PowerDataCompiled_forSharing.m32KB Change file paths to appropriate locations.
This script will:
1. Normalize raw power to the 10th percentile of total power for each frequency band
2. Extract and group data by power band
3. Group spectral activity
4. Bin spectral data by activity levels. This allows us to see how activity affects each power band. We use this for exclusion criteria, as noisy recordings show increases in activity in every frequency band. We use delta (which should decrease with activity) as a check and exclusion criteria.
5. Calculate hourly and ZT averages for the data.
6. Get Activity Averages
Further Downstream Analysis
There are many, many ways to analyze EEG data. The above methods allow us to examine each frequency band when normalized to total power for each mouse. This data was used for examining how EEG power varies across the 24-hour circadian cycle, how EEG power varies across activity states, and snippets of EEG spectra during periods of rest and activity. These data can be used in a variety of other ways as well.
Sleep Analysis
Sleep stages were scored using Sirenia Pro software. Sleep stages and power during sleep stages were exported to excel files. The following scripts were used to analyze time and power in each stage, as well as sleep bouts.
Sleep stage duration: SleepStage.m4KB
SleepStage.m4KB Percent occupancy by hour: HourlyStageOccupancy_updated.m4KB
HourlyStageOccupancy_updated.m4KB Sleep bouts: SleepBout.m9KB
SleepBout.m9KB Spike Analysis
Spike2 Software (RRID:SCR_000903) was used to analyze spiking activity.

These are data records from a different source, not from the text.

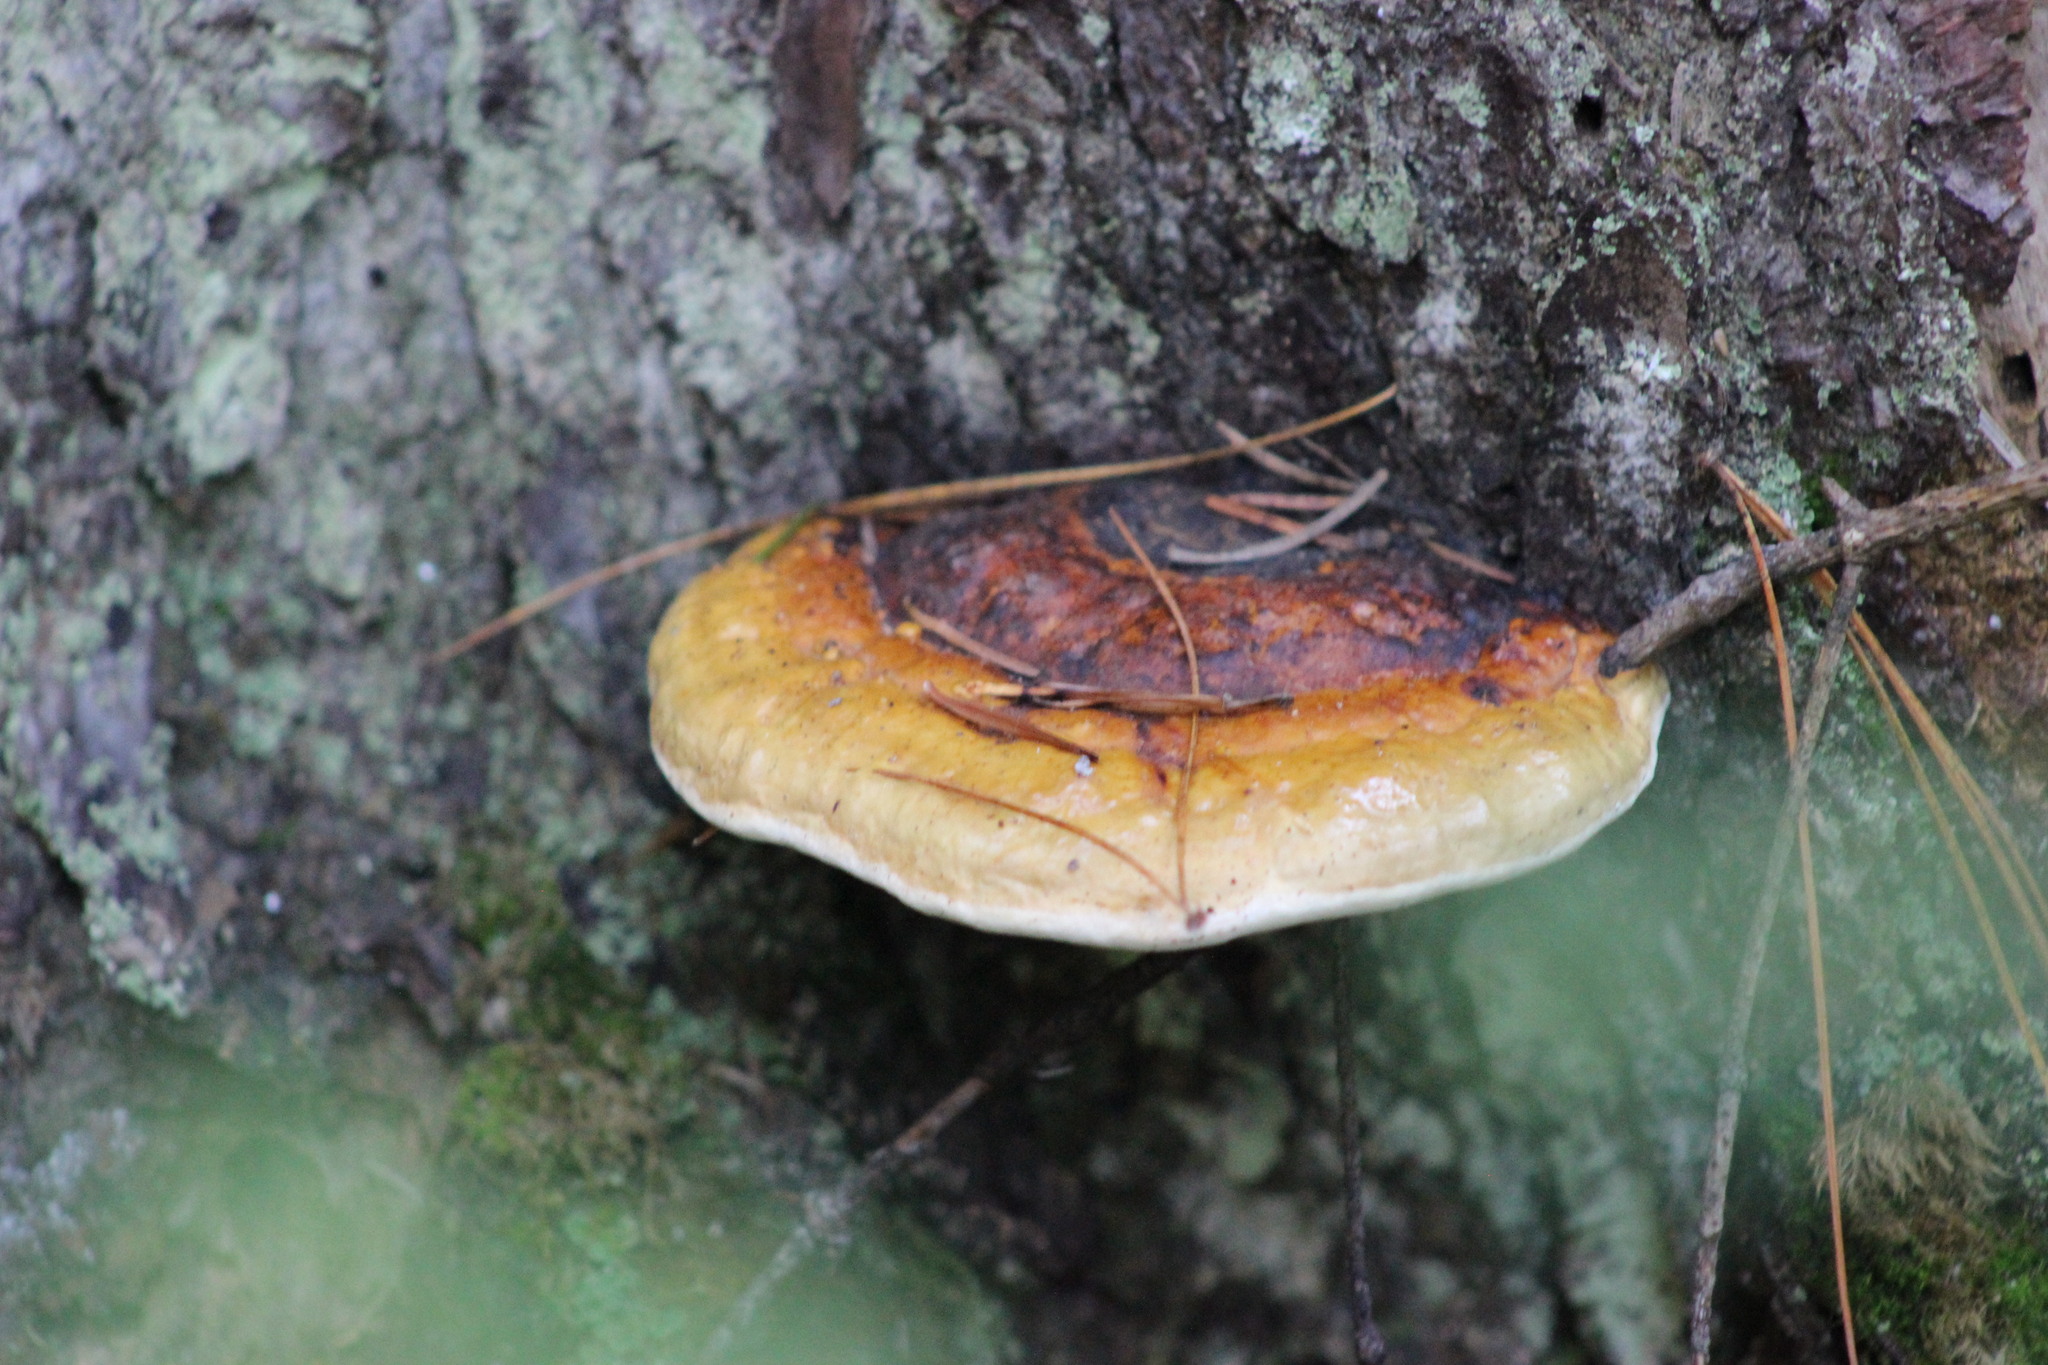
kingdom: Fungi
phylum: Basidiomycota
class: Agaricomycetes
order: Polyporales
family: Fomitopsidaceae
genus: Fomitopsis
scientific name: Fomitopsis pinicola
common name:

Apply a high pass FIR digital filter to EEG channel to remove low frequency noise below 6.3 Hz.
Find the standard deviation (SD) of the baseline of the new high pass filtered channel
Add 2 cursors 2 minutes apart, where EMG is active but EEG is spike-free.
Use 'Cursor Regions' tool to measure the SD between the set cursors and record this value.
Repeat this step two more time, finding three separate 2-minute sections of recording. Try to pull samples from the beginning, middle, and end of the recording.
Take the average of the 3 SD values to get baseline value.
Set spike detection threshold and multiply SD by this number (for example, spikes are generally detected at 7–10x the SD of baseline).
Create spike templates
Create 'New WaveMark' analysis
Select channel and apply the appropriate Template Settings. Example settings shown below:
Template settings for new spike templates
Adjust X and Y axes to appropriate windows for recording (I set x-axis at -50 to 80 ms wide and y-axis to ~-1 to 1).
Set horizontal cursors to +/- spike detection limit (e.g., 10x SD calculated).
Check 'Make templates', 'Track Cursor 0', and 'Jump to Start'.
Build templates by scrolling through the recording and combining spikes when appropriate.
Once you are satisfied with spike templates, manually sort through spikes
'Create New Channel'
Copy this channel as a memory channel and manually sort through spikes by adding or deleting detected datapoints from memory channel.
Once you are satisfied with your spike count, export events into a text file.
Calculate spikes/hour by summing your total spike count and dividing by the length of time analyzed. This can be for small sections, day vs night, or for the entire recording.